To avoid a shutdown, the initiative must be taken before midnight on December 3.

U.S. lawmakers have reached an agreement on temporary funding of federal institutions until February 18 to prevent the suspension of government work this weekend. This was announced on Thursday by the chairman of the House Appropriations Committee, Rosa DeLauro.

“An agreement has been reached on a resolution to continue funding,” DeLauro said in a statement.

According to her, the initiative will be submitted to the House of Representatives, although it is unclear how soon it will be submitted to the congressmen.

House Majority Leader Steny Hoyer said a debate and vote on the measure would take place on Thursday.

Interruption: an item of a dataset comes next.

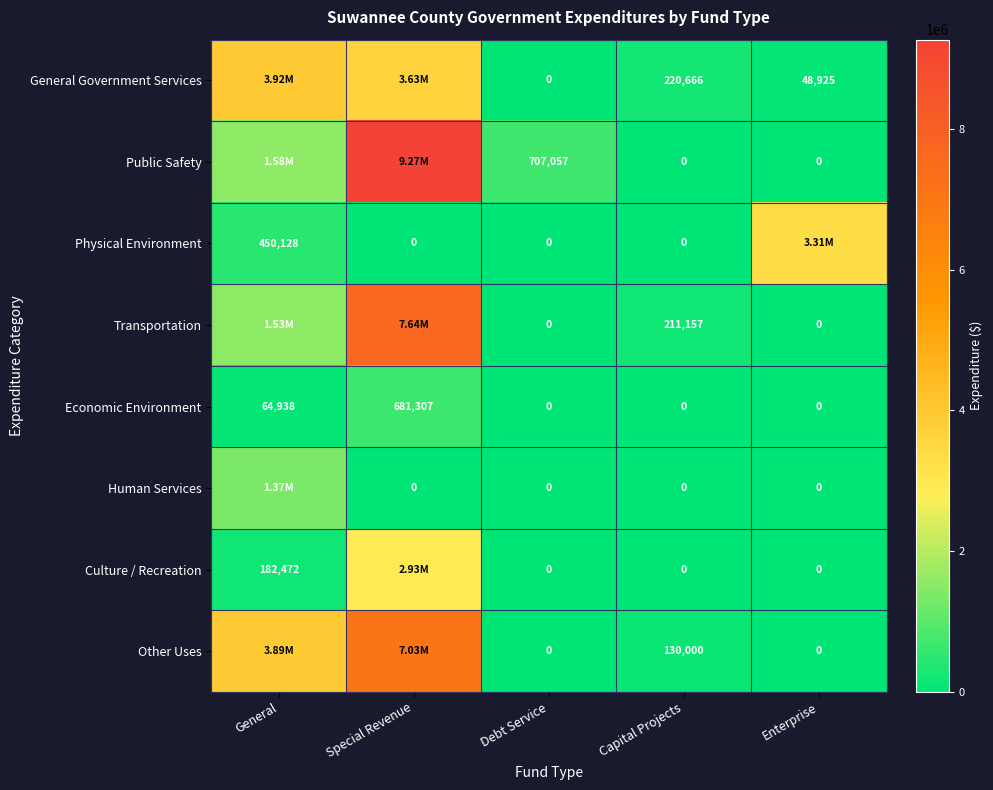

What is the difference between the General Government Services values at Debt Service and Enterprise?

48925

By midnight on Friday, Congress needs to pass a legislative measure that will provide funding to the federal government amid the ongoing COVID-19 pandemic, another surge in morbidity, and concerns about the emergence of a new strain of Omicron in the United States.

If the House of Representatives approves the new resolution, it will be submitted to the Senate for consideration, and then to President Joe Biden for signature.

However, a group of Conservative Republicans is threatening to postpone consideration of the proposal in the Senate because of Biden’s orders on mandatory vaccination against COVID-19. This increases the likelihood that the government will have to suspend work over the coming weekend while the Senate debates the issue of temporary funding.

However, the Republican leader in the Senate, Mitch McConnell, said on Thursday morning that Republicans would not block the bill on temporary government funding, adding that closing the government due to disagreement with the requirements of the White House on mandatory vaccination of COVID-19 does not make sense.

“We’re not going to shut down the government,” McConnell said in an interview with Fox News.

A government shutdown would be a political failure for both parties, but primarily for the Democrats, who have a slight advantage in both houses of Congress.

The Federal government is also nearing the $28.9 trillion borrowing ceiling, which the Treasury Department estimates could be reached as early as December 15. Failure to extend the status quo or raise the borrowing ceiling on time can cause a government default, which threatens economic disaster.

The fact that the temporary funding will continue until mid-February means that the Republicans won the negotiations between the legislators, which took place behind closed doors. Democrats insisted on taking the measure, which will last until the end of January, while Republicans demanded to extend the deadline for the end of temporary funding until February or March to keep spending at levels with the administration of the previous president, Republican Donald Trump.